**Exercise**
Copy the stretch of the records from their start through the line containing "1: (531, 365)", keeping every line unchanged.

**Data to process**
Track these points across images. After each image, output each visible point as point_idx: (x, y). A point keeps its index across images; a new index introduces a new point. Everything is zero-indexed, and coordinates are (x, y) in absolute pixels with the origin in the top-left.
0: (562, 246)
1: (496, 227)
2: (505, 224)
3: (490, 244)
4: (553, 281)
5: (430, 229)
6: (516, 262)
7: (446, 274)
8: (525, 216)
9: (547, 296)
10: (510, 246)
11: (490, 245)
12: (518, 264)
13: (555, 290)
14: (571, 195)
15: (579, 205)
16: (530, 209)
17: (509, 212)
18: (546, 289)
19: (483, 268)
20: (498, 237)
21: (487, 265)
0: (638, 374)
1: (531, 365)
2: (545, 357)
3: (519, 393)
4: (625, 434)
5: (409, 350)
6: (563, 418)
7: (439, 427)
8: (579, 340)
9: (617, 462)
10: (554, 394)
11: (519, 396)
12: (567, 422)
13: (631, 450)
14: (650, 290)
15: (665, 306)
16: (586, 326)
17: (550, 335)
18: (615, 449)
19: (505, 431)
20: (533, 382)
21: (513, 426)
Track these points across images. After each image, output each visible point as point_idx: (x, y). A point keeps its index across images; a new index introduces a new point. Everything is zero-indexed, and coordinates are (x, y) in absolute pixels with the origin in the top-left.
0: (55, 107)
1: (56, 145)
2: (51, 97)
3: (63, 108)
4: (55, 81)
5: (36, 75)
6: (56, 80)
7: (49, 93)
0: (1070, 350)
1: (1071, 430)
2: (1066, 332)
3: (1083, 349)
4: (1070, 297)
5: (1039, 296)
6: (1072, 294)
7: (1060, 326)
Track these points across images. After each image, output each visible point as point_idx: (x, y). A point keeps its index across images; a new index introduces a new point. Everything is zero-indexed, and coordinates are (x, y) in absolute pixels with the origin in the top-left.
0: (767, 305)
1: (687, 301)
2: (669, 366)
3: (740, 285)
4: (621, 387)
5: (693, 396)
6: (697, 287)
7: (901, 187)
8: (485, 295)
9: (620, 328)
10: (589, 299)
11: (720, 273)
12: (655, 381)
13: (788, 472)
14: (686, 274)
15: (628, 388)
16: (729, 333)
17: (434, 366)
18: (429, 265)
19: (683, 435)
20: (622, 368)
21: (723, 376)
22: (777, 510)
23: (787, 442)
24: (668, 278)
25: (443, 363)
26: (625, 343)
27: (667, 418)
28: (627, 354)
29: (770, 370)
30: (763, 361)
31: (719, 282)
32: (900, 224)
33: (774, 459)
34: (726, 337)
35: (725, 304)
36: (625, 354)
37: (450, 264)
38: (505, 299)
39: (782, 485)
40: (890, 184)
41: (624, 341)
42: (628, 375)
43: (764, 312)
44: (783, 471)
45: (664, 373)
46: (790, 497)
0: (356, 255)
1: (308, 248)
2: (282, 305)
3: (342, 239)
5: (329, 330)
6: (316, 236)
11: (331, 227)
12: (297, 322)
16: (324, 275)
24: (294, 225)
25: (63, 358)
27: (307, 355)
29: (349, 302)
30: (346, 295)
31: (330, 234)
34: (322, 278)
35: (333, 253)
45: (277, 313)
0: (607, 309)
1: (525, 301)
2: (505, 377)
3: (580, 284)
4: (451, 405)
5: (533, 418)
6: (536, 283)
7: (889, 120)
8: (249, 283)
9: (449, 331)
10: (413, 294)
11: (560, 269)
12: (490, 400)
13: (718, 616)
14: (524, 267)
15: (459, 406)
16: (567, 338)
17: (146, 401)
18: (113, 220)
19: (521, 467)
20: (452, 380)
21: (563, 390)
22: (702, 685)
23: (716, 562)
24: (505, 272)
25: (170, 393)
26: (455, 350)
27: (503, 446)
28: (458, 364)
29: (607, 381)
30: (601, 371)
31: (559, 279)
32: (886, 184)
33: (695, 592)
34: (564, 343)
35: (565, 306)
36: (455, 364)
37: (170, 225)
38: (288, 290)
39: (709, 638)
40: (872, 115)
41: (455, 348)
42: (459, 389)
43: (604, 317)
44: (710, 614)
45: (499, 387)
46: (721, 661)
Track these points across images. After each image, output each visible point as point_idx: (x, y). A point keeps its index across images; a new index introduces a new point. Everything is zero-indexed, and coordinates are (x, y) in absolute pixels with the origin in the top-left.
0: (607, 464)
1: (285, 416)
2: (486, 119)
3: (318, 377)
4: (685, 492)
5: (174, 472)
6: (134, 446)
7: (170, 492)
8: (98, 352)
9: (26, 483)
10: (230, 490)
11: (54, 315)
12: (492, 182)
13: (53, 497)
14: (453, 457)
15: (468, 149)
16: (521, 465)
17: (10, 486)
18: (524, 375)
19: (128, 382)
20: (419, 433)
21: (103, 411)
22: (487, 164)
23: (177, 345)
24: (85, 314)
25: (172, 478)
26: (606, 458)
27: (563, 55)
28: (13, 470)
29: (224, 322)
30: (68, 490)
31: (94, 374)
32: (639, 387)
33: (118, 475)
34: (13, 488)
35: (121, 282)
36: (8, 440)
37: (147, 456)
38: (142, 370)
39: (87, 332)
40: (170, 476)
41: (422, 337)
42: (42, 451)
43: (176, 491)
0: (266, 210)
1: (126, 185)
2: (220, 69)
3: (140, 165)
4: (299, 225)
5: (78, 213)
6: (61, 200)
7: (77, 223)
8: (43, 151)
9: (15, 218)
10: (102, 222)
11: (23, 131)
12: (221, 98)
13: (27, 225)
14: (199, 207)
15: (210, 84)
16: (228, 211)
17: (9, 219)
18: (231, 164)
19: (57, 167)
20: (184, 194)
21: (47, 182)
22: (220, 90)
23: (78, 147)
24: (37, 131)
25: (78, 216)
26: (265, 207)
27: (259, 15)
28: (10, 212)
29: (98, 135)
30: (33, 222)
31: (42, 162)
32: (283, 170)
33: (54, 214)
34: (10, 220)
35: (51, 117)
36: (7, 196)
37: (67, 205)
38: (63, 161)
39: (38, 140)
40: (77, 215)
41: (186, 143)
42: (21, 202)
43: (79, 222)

**Exercise result**
Track these points across images. After each image, output each visible point as point_idx: (x, y). A point keeps its index across images; a new index introduces a new point. Everything is zero-indexed, and coordinates are (x, y) in absolute pixels with the origin in the top-left.
0: (562, 246)
1: (496, 227)
2: (505, 224)
3: (490, 244)
4: (553, 281)
5: (430, 229)
6: (516, 262)
7: (446, 274)
8: (525, 216)
9: (547, 296)
10: (510, 246)
11: (490, 245)
12: (518, 264)
13: (555, 290)
14: (571, 195)
15: (579, 205)
16: (530, 209)
17: (509, 212)
18: (546, 289)
19: (483, 268)
20: (498, 237)
21: (487, 265)
0: (638, 374)
1: (531, 365)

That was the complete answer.